Lu Tsung-Chien, Wang Chih-Hung, Chou Fan-Ya, Sun Jen-Tang, Chou Eric H, Huang Edward Pei-Chuan, Tsai Chu-Lin, Ma Matthew Huei-Ming, Fang Cheng-Chung, Huang Chien-Hua
Department of Emergency Medicine, National Taiwan University Hospital, 7, Zhongshan S. Rd, Taipei City, 100, Taiwan.
Department of Emergency Medicine, College of Medicine, National Taiwan University, Taipei, Taiwan.
Intern Emerg Med. 2023 Mar;18(2):595-605. doi: 10.1007/s11739-022-03143-1. Epub 2022 Nov 6.
In-hospital cardiac arrest (IHCA) in the emergency department (ED) is not uncommon but often fatal. Using the machine learning (ML) approach, we sought to predict ED-based IHCA (EDCA) in patients presenting to the ED based on triage data. We retrieved 733,398 ED records from a tertiary teaching hospital over a 7 year period (Jan. 1, 2009-Dec. 31, 2015). We included only adult patients (≥ 18 y) and excluded cases presenting as out-of-hospital cardiac arrest. Primary outcome (EDCA) was identified via a resuscitation code. Patient demographics, triage data, and structured chief complaints (CCs), were extracted. Stratified split was used to divide the dataset into the training and testing cohort at a 3-to-1 ratio. Three supervised ML models were trained and performances were evaluated and compared to the National Early Warning Score 2 (NEWS2) and logistic regression (LR) model by the area under the receiver operating characteristic curve (AUC). We included 316,465 adult ED records for analysis. Of them, 636 (0.2%) developed EDCA. Of the constructed ML models, Random Forest outperformed the others with the best AUC result (0.931, 95% CI 0.911-0.949), followed by Gradient Boosting (0.930, 95% CI 0.909-0.948) and Extra Trees classifier (0.915, 95% CI 0.892-0.936). Although the differences between each of ML models and LR (AUC: 0.905, 95% CI 0.882-0.926) were not significant, all constructed ML models performed significantly better than using the NEWS2 scoring system (AUC 0.678, 95% CI 0.635-0.722). Our ML models showed excellent discriminatory performance to identify EDCA based only on the triage information. This ML approach has the potential to reduce unexpected resuscitation events if successfully implemented in the ED information system.
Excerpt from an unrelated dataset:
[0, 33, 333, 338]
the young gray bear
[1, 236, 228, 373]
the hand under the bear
急诊科(ED)内的院内心脏骤停(IHCA)并不罕见,但往往是致命的。我们采用机器学习(ML)方法,试图根据分诊数据预测到急诊科就诊患者的基于急诊科的院内心脏骤停(EDCA)。我们在7年期间(2009年1月1日至2015年12月31日)从一家三级教学医院检索了733398条急诊记录。我们仅纳入成年患者(≥18岁),并排除院外心脏骤停患者。通过复苏代码确定主要结局(EDCA)。提取患者人口统计学数据、分诊数据和结构化的主诉(CCs)。采用分层分割将数据集按3:1的比例分为训练队列和测试队列。训练了三个监督式ML模型,并通过受试者操作特征曲线(AUC)下的面积评估和比较其性能,与国家早期预警评分2(NEWS2)和逻辑回归(LR)模型进行比较。我们纳入了316465条成年急诊记录进行分析。其中,636例(0.2%)发生EDCA。在所构建的ML模型中,随机森林的表现优于其他模型,AUC结果最佳(0.931,95%可信区间0.911-0.949),其次是梯度提升(0.930,95%可信区间0.909-0.948)和极端随机树分类器(0.915,95%可信区间0.892-0.936)。尽管每个ML模型与LR之间的差异(AUC:0.905,95%可信区间0.882-0.926)不显著,但所有构建的ML模型的表现均显著优于使用NEWS2评分系统(AUC 0.678,95%可信区间0.635-0.722)。我们的ML模型仅基于分诊信息就显示出识别EDCA的出色辨别性能。如果在急诊信息系统中成功实施,这种ML方法有可能减少意外复苏事件。